The #0.bar(9)=1# equality is well known and often confusing for students encountering it for the first time. There are many ways to show that the equality holds. For example:
Let #x = 0.bar(9)#
#=> 10x = 9.bar(9)#
#=> 10x - x = 9.bar(9) - 0.bar(9)#
#=> 9x = 9#
#=> x = 1#
Using the equality #0.bar(3) = 1/3#,
#0.bar(9) = 0.bar(3)+0.bar(3)+0.bar(3)#
#=1/3+1/3+1/3#
#=1#
Suppose #0.bar(9)!=1#. Then #x = 1-0.bar(9) > 0#. Because #10^(-n)->0# as #n->oo#, there must be some #n in ZZ# such that #10^(-n) < x#. Then, for such an #n#, #0.bar(9) + 10^(-n) < 0.bar(9)+x = 1#. However, #0.bar(9)+10^(-n) = 1.000...000999... = 1+(0.bar(9))*10^(-(n+1)) > 1#, a contradiction. Thus the initial assumption was false, meaning #0.bar(9) = 1#.

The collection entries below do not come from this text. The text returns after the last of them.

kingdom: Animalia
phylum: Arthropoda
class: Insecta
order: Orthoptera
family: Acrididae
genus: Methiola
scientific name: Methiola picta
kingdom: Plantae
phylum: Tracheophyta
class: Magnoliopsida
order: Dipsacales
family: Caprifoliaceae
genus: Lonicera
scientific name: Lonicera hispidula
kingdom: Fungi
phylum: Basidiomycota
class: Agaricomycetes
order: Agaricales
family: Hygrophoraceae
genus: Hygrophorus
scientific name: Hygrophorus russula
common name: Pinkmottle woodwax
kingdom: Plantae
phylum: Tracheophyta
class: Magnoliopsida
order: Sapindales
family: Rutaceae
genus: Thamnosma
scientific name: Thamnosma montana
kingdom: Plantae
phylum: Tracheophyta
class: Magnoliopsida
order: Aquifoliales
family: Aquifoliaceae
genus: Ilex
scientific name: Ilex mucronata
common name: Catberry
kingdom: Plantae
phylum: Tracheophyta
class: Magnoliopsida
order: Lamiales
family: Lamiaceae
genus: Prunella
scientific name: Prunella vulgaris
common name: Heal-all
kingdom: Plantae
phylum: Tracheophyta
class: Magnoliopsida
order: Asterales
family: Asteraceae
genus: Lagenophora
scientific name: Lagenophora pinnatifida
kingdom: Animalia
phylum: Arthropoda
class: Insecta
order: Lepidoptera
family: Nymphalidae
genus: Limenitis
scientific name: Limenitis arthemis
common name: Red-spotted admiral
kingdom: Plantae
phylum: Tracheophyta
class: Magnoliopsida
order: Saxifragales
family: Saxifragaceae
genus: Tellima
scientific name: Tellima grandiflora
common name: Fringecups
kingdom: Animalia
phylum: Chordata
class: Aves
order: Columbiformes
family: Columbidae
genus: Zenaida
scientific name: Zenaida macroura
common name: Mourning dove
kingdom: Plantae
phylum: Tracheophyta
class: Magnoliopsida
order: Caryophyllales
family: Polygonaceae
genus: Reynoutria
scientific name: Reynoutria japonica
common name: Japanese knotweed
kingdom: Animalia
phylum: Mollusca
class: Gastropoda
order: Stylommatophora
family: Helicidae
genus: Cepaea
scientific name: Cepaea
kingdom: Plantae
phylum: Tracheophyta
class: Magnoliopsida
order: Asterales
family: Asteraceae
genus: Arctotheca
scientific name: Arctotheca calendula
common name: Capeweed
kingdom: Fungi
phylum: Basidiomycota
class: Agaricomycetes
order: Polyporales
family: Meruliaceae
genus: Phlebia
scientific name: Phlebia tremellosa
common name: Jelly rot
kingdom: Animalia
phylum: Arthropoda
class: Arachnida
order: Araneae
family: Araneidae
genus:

Using the geometric series formula #sum_(k=0)^oo r^(k)=1/(1-r)# for #|r| < 1#,
#0.bar(9) = 0.9 + 0.09 + 0.009 + ...#
#=sum_(k=1)^oo 9(1/10)^k#
#=-9 + sum_(k=0)^oo9(1/10)^k#
#=-9 + 9sum_(k=0)^oo(1/10)^k#
#=-9+9(1/(1-1/10))#
#= -9 + 9(10/9)#
#=-9 + 10#
#=1#
And so on. Note that the first technique of multiplying by #10# (or #10^n# for longer repeating sequences) and the subtracting is quite useful for figuring out the fractional representation of any repeating decimal.